When calculating is and wis off policy estimations, importance ratio is calculated using log probably of new policy over the old probability. This is causing me to get important ratios of -1.25, for example, which over the episode causes the estimations to flop between increasingly large negative and positive values.
From reading papers about important ratios and off policy estimation (for example the one linked in the code https://arxiv.org/pdf/1511.03722.pdf), it looks like it should just be a ratio of probabilities? That makes a lot more sense to me personally.
Is this a bug? Or am I misunderstanding something?

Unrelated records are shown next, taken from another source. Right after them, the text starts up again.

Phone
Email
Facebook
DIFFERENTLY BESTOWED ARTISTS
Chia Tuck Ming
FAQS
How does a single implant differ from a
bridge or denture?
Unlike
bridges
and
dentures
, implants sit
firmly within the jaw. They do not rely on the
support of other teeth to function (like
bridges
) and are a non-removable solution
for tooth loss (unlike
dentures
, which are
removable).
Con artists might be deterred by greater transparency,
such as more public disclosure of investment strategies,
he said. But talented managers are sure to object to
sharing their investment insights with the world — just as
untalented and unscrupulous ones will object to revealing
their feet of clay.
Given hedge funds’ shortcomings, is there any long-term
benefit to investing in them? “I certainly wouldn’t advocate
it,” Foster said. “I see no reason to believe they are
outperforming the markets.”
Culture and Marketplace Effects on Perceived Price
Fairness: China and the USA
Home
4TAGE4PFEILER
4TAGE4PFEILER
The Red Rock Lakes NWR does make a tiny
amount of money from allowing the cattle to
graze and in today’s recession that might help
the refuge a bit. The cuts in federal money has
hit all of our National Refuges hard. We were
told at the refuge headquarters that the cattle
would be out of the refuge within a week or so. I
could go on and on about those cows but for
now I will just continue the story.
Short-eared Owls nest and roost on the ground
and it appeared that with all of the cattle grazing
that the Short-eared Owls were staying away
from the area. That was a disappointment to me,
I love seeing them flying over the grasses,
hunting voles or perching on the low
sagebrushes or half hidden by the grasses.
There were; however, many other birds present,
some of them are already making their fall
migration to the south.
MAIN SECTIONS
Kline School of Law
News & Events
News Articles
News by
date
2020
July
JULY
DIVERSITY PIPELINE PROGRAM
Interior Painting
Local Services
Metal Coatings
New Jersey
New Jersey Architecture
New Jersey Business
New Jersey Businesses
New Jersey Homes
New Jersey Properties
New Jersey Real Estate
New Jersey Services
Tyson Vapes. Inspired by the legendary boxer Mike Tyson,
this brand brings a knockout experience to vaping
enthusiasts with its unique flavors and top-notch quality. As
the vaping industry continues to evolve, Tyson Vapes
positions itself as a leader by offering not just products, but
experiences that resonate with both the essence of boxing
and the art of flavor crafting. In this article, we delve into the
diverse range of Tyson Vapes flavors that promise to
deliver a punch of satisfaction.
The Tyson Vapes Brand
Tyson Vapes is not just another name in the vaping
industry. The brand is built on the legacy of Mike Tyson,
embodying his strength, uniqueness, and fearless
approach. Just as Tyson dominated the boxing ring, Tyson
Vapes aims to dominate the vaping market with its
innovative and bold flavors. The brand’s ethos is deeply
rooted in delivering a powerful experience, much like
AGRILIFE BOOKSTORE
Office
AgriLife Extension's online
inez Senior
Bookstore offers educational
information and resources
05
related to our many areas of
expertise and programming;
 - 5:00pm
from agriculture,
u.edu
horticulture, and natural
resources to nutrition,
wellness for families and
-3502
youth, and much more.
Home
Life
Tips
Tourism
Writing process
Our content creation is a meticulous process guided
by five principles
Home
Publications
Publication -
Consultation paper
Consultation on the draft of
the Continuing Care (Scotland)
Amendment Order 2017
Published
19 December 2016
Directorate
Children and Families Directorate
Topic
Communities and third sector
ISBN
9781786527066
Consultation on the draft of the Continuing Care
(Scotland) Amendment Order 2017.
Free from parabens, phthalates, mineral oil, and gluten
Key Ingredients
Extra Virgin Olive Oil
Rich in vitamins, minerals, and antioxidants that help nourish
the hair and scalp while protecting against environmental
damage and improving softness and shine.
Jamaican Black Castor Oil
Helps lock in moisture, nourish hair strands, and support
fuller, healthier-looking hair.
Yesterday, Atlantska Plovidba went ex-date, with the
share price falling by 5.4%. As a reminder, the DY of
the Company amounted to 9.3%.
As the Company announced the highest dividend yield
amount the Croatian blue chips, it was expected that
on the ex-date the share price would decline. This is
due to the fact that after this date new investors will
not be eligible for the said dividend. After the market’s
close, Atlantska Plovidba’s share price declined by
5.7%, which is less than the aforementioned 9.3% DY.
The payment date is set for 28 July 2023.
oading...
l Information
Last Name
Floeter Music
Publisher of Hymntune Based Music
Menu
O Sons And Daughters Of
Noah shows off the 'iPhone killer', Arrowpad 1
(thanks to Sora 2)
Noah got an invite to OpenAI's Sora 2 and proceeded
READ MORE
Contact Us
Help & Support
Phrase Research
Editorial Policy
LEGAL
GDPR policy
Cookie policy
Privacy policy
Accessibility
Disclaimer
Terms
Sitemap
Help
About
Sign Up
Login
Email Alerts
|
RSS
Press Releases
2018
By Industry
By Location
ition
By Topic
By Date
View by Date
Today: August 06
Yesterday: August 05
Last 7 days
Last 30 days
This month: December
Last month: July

Snippet of relevant code below
@override(OffPolicyEstimator) def estimate(self, batch: SampleBatchType) -> OffPolicyEstimate: <snip> **new_prob = self.action_prob(batch)** # calculate importance ratios p =  for t in range(batch.count - 1): if t == 0: pt_prev = 1.0 else: pt_prev = p[t - 1] p.append(**pt_prev * new_prob[t] / old_prob[t]**) def action_prob(self, batch: SampleBatchType) -> np.ndarray: """Returns the probs for the batch actions for the current policy.""" <snip> **log_likelihoods**: TensorType = **self.policy.compute_log_likelihoods**( actions=batch[SampleBatch.ACTIONS], obs_batch=batch[SampleBatch.CUR_OBS], state_batches=[batch[k] for k in state_keys], prev_action_batch=batch.data.get(SampleBatch.PREV_ACTIONS), prev_reward_batch=batch.data.get(SampleBatch.PREV_REWARDS)) return convert_to_numpy(**log_likelihoods**)